# Another Steel Colnago is finished......



## Anthony (Jan 2, 2006)

well thanks for all who helped with the paint chip issue and others. I finally finished my dream bike and it is ready to roll. this is the lx10 and I tried to go as classic as I could. The only carbon on this 10 speed bike is the bar and stem and seat rails. The weather this weekend may hit above 0 so may actually get it outside and off the rollers. I always regretted selling my Crystal years ago so it is a long awaited reunion with the Colnago family. Ciao 4 now and thanks for the inspiration. Anthony


----------



## fabsroman (Jul 14, 2006)

Nice looking bike. Now, it just makes me want to go out and buy one too.

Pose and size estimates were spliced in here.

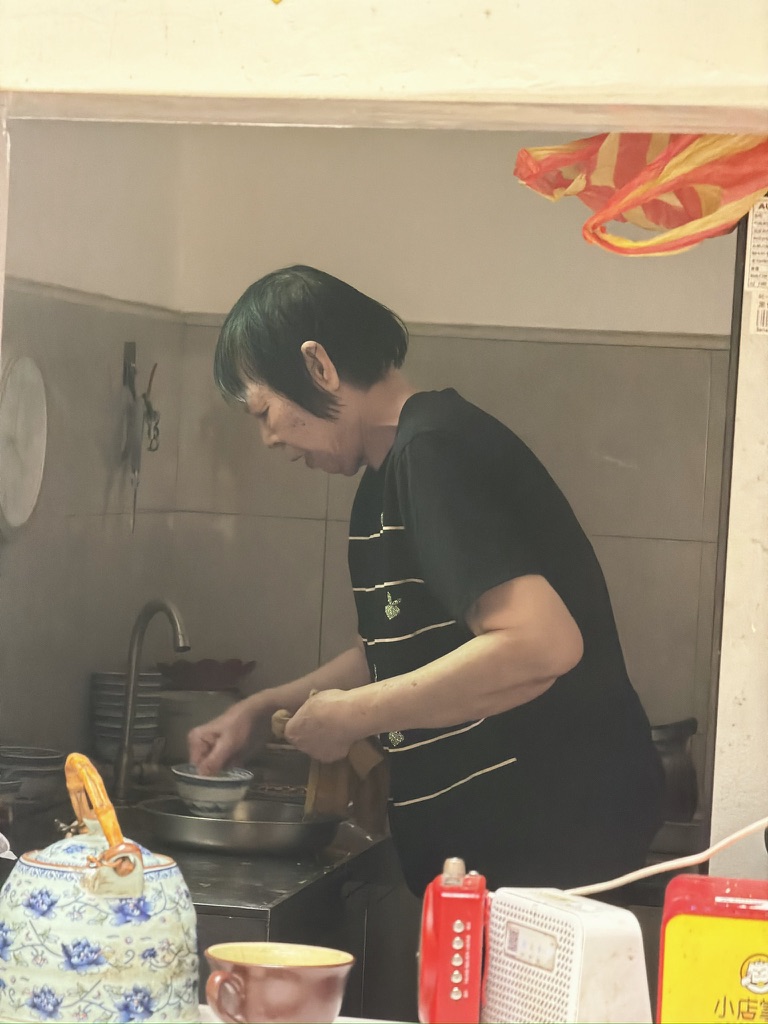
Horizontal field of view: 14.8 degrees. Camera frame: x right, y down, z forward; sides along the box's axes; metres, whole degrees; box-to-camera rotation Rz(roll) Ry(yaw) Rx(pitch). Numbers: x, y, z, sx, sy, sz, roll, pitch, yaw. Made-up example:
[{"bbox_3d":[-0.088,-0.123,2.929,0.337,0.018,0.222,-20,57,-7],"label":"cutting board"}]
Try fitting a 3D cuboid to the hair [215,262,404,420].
[{"bbox_3d":[-0.094,-0.192,3.430,0.210,0.190,0.180,-40,0,5],"label":"hair"}]

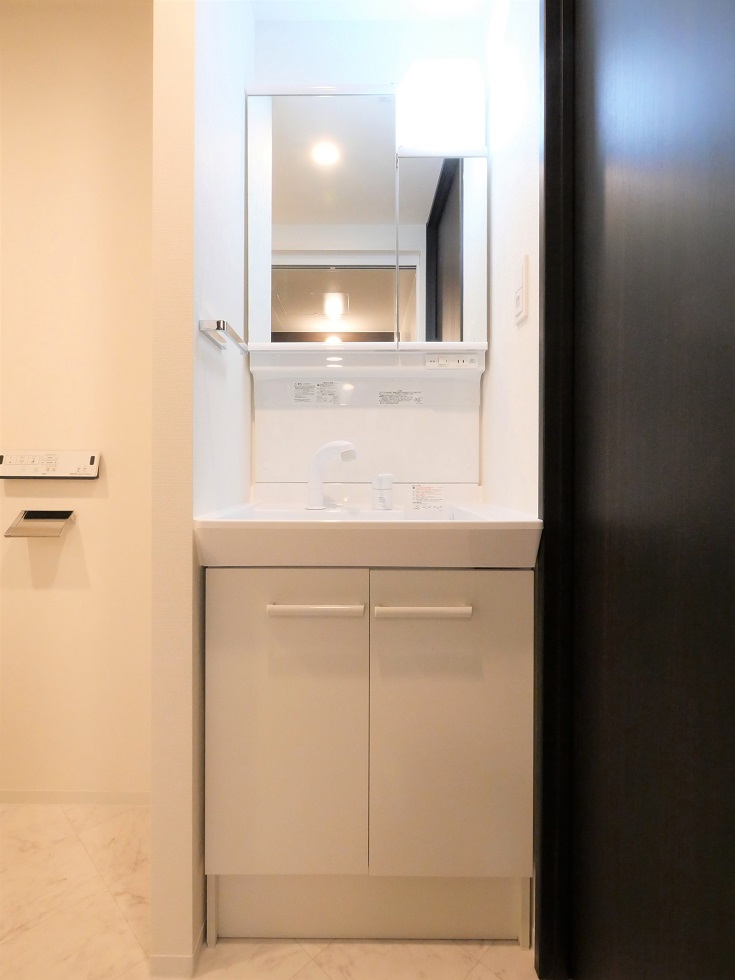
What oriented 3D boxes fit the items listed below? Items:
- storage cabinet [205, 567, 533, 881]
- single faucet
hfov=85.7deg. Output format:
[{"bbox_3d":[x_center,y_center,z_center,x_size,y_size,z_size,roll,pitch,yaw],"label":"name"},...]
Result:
[{"bbox_3d":[0.003,0.423,0.882,0.595,0.570,0.355,0,0,0],"label":"storage cabinet"},{"bbox_3d":[-0.083,-0.031,0.910,0.150,0.160,0.052,0,0,44],"label":"single faucet"}]

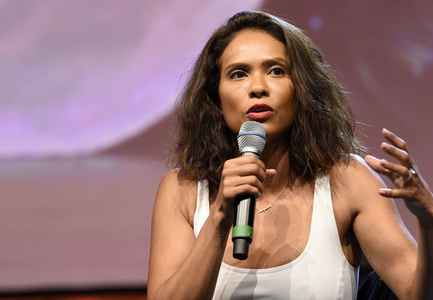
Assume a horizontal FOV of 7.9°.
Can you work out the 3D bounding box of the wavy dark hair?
[{"bbox_3d":[0.088,-0.084,5.480,0.335,0.315,0.270,-3,-5,7],"label":"wavy dark hair"}]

My wife is going to kill me.


----------



## FTR (Sep 20, 2006)

Very nice.
I will have to look up your paint chip threads when I get mine next week.
Mine has a couple that I will definitely want to sort out including a ding in the top of the top tube that I wont be able to stand looking at.


----------



## iyeoh (Jan 6, 2005)

So beautiful!!


----------



## Anthony (Jan 2, 2006)

*Here is the before & after.*

I used model paint from a hobby shop and it matched up pretty damn close actually, I would'nt have minded so much if not for my own stuoid rookie mistake.


----------



## FTR (Sep 20, 2006)

Good job.
Mine is a little more tricky as it is dented and chipped.


----------



## ETWN Stu (Feb 15, 2007)

WOW nice work. you could set up your own business fixing paint chips!! you also have carbon forks too


----------



## Anthony (Jan 2, 2006)

yes true carbon forks but non carbon steerer


----------



## ETWN Stu (Feb 15, 2007)

I like it!!!


----------